== Instructions to follow ==
Beginning with the line that contains "right elbow: (423, 910)", retype the entries below exactly, ending with the line that contains "root of tail: (208, 248)". Leave out any pictures.

== Given data ==
──────────

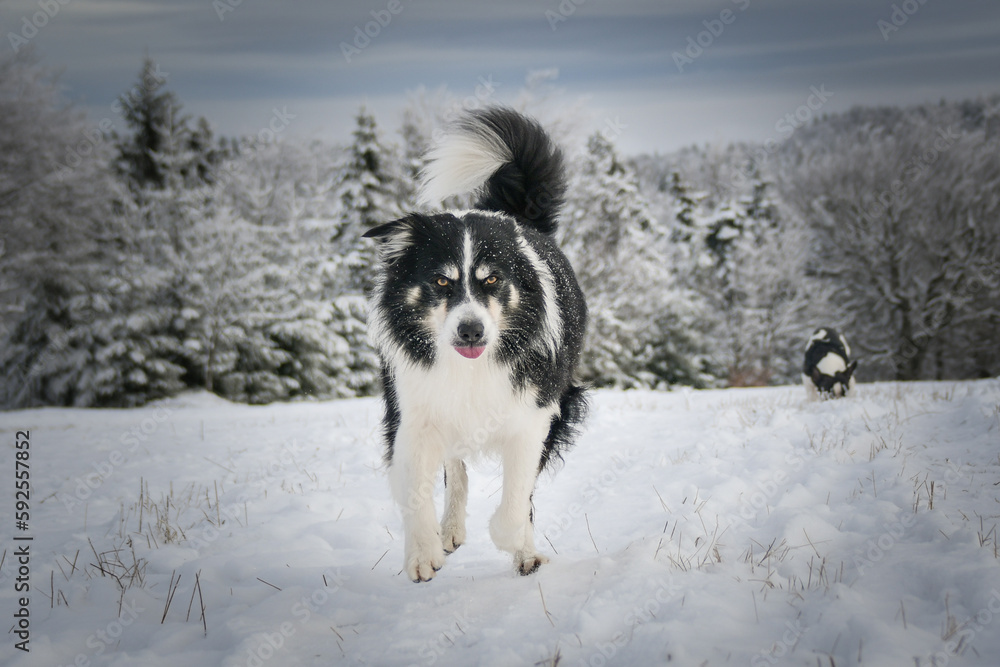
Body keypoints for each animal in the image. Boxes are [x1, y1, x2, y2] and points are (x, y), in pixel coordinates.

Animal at [366, 107, 584, 580]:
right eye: (441, 281)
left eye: (492, 280)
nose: (471, 331)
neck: (468, 366)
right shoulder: (412, 412)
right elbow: (415, 489)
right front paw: (422, 553)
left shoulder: (535, 415)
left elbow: (515, 502)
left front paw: (518, 545)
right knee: (456, 466)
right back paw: (449, 530)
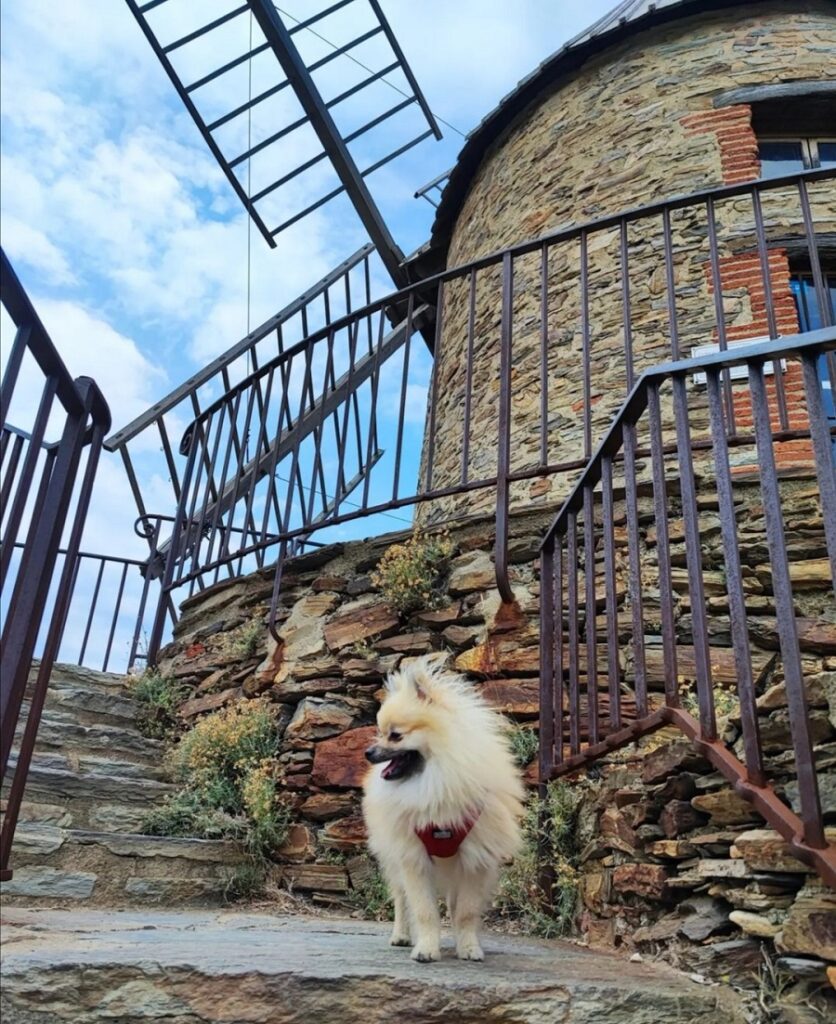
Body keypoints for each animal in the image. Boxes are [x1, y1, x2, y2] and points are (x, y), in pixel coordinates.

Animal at [360, 655, 522, 958]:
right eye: (379, 732)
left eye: (395, 735)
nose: (368, 752)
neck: (437, 778)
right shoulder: (413, 857)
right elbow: (423, 910)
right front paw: (426, 948)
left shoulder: (474, 860)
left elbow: (466, 912)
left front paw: (468, 946)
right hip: (393, 857)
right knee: (400, 899)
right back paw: (401, 935)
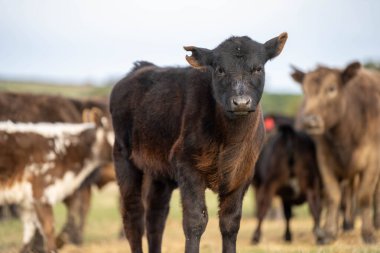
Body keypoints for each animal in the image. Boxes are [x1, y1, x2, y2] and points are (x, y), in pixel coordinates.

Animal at [290, 62, 380, 244]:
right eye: (305, 90)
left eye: (331, 88)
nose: (309, 120)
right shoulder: (324, 162)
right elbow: (332, 196)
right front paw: (329, 232)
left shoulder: (373, 162)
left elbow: (364, 196)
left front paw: (368, 233)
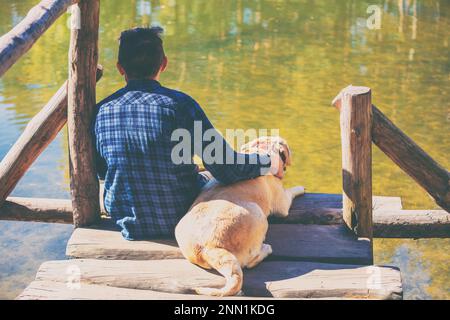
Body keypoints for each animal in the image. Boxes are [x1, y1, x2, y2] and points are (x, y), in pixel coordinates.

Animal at [174, 136, 304, 296]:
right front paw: (301, 188)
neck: (260, 151)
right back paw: (266, 249)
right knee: (250, 262)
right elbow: (292, 191)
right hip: (258, 214)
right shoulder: (283, 203)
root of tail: (208, 248)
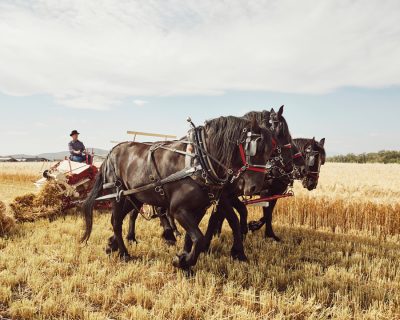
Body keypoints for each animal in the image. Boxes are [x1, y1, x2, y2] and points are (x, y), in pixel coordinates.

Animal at [81, 115, 276, 270]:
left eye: (270, 151)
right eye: (254, 148)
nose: (256, 187)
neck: (199, 162)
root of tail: (111, 152)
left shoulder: (199, 209)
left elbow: (193, 237)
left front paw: (184, 257)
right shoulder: (178, 210)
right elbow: (199, 238)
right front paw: (183, 261)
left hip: (133, 198)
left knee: (121, 219)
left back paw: (112, 245)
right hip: (118, 196)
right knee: (116, 222)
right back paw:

──────────

== Response to this task ==
right elbow: (423, 910)
right front paw: (426, 948)
left shoulder: (474, 860)
left elbow: (466, 912)
left front paw: (468, 946)
right hip: (393, 857)
right knee: (400, 899)
right back paw: (401, 935)
Body keypoints for each animal in the image. Boxes are [x1, y1, x2, y2] and points are (x, y), in pixel coordinates.

Animal at [290, 62, 380, 244]:
right eye: (305, 90)
left eye: (331, 88)
nose: (309, 120)
right shoulder: (324, 162)
right elbow: (332, 196)
right front paw: (329, 232)
left shoulder: (373, 162)
left elbow: (364, 196)
left front paw: (368, 233)
Body keypoints for each animal in the image. Boxes are [x1, y1, x2, y2] and points are (x, y), in pixel coordinates.

Animal at [174, 136, 304, 296]:
right front paw: (301, 188)
neck: (260, 151)
right back paw: (266, 249)
right knee: (250, 262)
right elbow: (292, 191)
right hip: (258, 214)
right shoulder: (283, 203)
root of tail: (208, 248)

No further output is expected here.